Небо помнить будет (Грановская) - страница 133

Запятнанные бумаги засалены по краям. Листок в темных застывших пятнах. Коробок опален.

Темные пятна оказались кровью.

В коробке что-то негромко звякнуло.

Дюмель не почувствовал под собой ног. Еще не зная, что содержится в этих страшных посылках, он уже начал допускать то худшее, что никогда не смел и не позволял себе представлять все эти долгие, мучительные месяцы.

Он пошатнулся и, задев спиной фонарный столб, спустился по нему, тяжело осев на край тротуара. Проходящие мимо смотрели на него, но не помогали, не спрашивали о состоянии. Все молча обходили его.

Но Констан всё равно их не замечал.

Мир пошатнулся. Мир сужался. Мир рушился. Его осколки дробили сознание и давили на грудь, пытаясь проникнуть в сердце, разорвать его.

Это какая-то ошибка. Это чудовищная ошибка. Это не для него. Ошиблись. Направили не туда.

Дюмель повернул отяжелевшую голову в сторону и посмотрел расплывающимся взором на бумагу, в которую был завернут сверток. Он увидел на ней свое имя в адресной строке рядом с названием своего парижского прихода, написанное яркой синей пастой.

Это конец…

Дрожащими пальцами Констан сдвинул крышку спичечного коробка.

Дыхание перехватило.

Воздух перестал поступать в легкие.

В ушах разливался колокольный звон.

В опаленном коробке лежал крестик. Его, Констана, крестик. Который он надел Лексену, когда отпускал его.

Из груди вырвался стон.

Дюмель с силой зажал рот ладонью. Зубы до боли вцепились в губы.

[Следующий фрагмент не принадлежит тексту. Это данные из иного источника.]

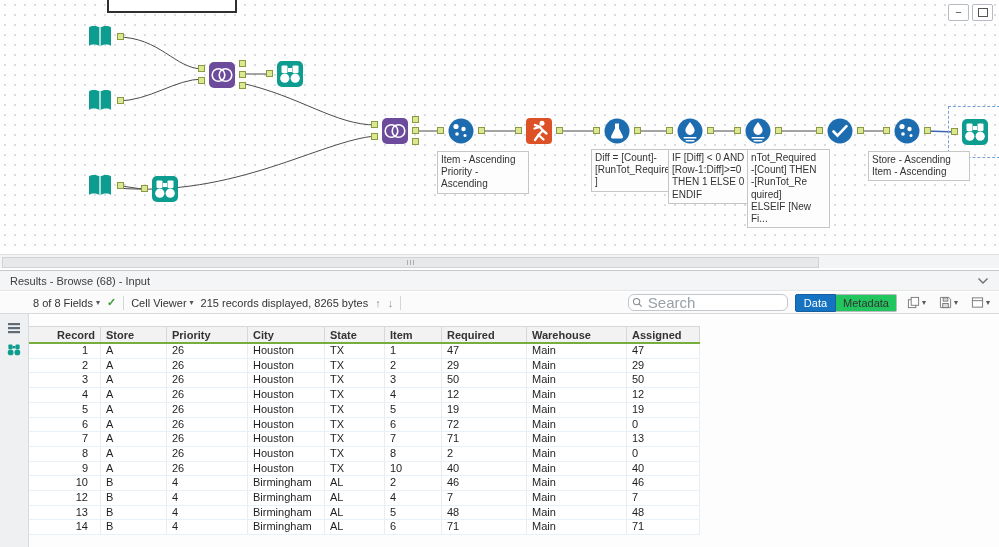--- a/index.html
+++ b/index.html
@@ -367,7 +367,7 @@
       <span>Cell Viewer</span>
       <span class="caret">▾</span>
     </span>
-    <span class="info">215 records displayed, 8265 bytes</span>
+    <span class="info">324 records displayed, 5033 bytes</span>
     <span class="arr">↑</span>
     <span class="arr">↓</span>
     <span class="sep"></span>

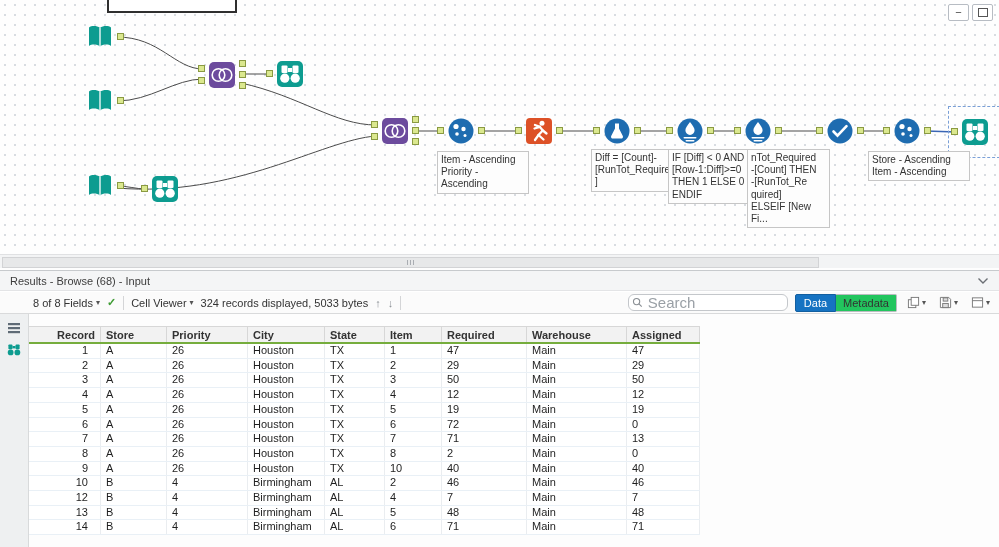--- a/index.html
+++ b/index.html
@@ -58,7 +58,7 @@
   .search{position:relative;margin-left:auto;width:160px;height:17px;}
   .search .mag{position:absolute;left:4px;top:3px;width:11px;height:11px;}
   .search input{width:100%;height:100%;box-sizing:border-box;border:1px solid #c4c7cb;
-        border-radius:6px;padding:0 4px 0 19px;font-size:15px;font-family:inherit;color:#333;}
+        border-radius:0;padding:0 4px 0 19px;font-size:10px;font-family:inherit;color:#333;}
   .search input::placeholder{color:#9aa0a6;}
   .btn-data{height:18px;padding:0 8px;background:#1673c2;color:#fff;border:1px solid #135fa0;
         border-radius:2px 0 0 2px;font-size:11px;font-family:inherit;}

В глазах помутнело: подступили слезы.

Он поднял лицо и оглядел улицу.

Облачно. Все куда-то спешили. И не знали, не имели понятия, не хотели знать, какое горе случилось у молодого священника, сидевшего у фонаря и качающего, словно младенца, на руках картонный коробок и мятые бумаги.

Господи.

Нет.

Это неправда.

Уверь меня в том, что это — неправда.

Я бы знал.

Ты бы подал мне знак.

Ты бы — подал, Господи?..

Необходимо найти ответ, почему крестик был возвращен Дюмелю. Констан знал и верил: Бруно, не крещенный, но верящий во что-то необъяснимое, что управляет человечеством, ни за что бы просто так не расстался с защитой, с покровом, в который так верил он, Дюмель, и ценность которого передал ему, отважному юноше; не расстался бы с памятью о нем, Констане. Но, кажется, только один-единственный ответ был всему объяснением…

Нет…

Пусть не окажется так.

Пусть…

Дюмель взял в руки испачканное в крови письмо и тут же уронил руки на колени, заходясь в тихих всхлипах, понимая, что кровь может быть его — Лексена.

Констан посмотрел на небо сквозь пелену слез. Оно не давало надежды. Оно будто призывало смириться.